Gadda amava la Roma romanica e schifava il croconsuelo, cioè “una specie di Roquefort del Maradagàl, ma un po’ meno stagionato: grasso, piccante, fetente al punto da far vomitare un azteco, con ricche muffe d’un verde cupo nella ignominia delle crepe”. Così come lo schifava Gonzalo, il protagonista della Cognizione, che a dire il vero schifa un po’ di tutto e di tutti, compresi i compagni di scuola, la loro “interminabile processione verso la piscia…. Dai condotti intasati di croste di croconsuelo si diversava sulle scale di béola nerastre”.
In un paragrafo: gli aztechi, le muffe, la piscia e le scale di bèola, che scopro essere una roccia metamorfica della Val d’Ossola… Calvino lo scriveva nelle sue Lezioni, “una comicità grottesca con punte di disperazione smaniosa caratterizza la visione di Gadda.

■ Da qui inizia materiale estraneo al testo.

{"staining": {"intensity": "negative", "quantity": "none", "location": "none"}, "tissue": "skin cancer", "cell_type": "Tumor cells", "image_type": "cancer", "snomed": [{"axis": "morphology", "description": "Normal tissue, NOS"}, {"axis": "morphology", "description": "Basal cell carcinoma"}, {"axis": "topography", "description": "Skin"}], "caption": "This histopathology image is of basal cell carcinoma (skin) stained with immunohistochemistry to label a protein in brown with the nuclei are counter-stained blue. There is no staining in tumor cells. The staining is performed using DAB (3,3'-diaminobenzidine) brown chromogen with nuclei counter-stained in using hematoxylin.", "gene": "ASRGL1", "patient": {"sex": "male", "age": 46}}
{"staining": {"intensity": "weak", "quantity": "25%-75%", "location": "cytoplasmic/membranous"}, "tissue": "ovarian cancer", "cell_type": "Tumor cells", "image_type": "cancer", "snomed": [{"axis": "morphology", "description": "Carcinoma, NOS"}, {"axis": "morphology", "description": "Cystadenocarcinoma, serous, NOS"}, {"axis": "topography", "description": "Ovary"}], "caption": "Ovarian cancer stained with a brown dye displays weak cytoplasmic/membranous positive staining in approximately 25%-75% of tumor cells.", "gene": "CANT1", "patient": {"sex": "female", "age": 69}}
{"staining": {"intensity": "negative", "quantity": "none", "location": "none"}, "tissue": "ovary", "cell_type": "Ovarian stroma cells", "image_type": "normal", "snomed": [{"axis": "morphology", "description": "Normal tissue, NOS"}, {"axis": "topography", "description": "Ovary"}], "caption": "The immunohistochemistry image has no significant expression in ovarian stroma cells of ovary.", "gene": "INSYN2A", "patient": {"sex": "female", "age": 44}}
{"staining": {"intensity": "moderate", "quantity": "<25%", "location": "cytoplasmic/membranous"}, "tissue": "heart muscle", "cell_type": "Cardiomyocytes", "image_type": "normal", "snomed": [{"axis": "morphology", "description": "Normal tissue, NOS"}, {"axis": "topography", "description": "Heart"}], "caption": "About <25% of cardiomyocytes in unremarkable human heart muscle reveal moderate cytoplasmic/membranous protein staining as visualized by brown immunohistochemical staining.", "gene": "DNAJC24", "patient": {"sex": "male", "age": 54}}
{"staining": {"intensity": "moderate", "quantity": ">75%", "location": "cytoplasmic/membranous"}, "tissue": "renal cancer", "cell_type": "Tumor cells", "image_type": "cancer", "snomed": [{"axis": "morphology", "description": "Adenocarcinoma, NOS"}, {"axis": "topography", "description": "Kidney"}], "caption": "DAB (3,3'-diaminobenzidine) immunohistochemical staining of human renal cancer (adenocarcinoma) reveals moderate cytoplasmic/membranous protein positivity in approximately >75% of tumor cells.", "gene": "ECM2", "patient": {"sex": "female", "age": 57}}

Prima ancora che la scienza avesse ufficialmente riconosciuto il principio che l’osservazione interviene a modificare in qualche modo il fenomeno osservato, Gadda sapeva che conoscere è inserire alcunché nel reale; è, quindi, deformare il reale”.
Voglio soffermarci su quell’aggettivo, grottesca, che al maschile qualifica il deforme e lo strambo, l’imbarazzante – che muove il riso pur senza rallegrare, dice Treccani – ma che al femminile diventa storia dell’arte; il grottesco nasce dalle grottesche, cioè delle decorazioni parietali, e per capirci dobbiamo tornare alla Roma romanica, dove nel medioevo si costruiva seppellendo l’età classica, costringendola a fondamento.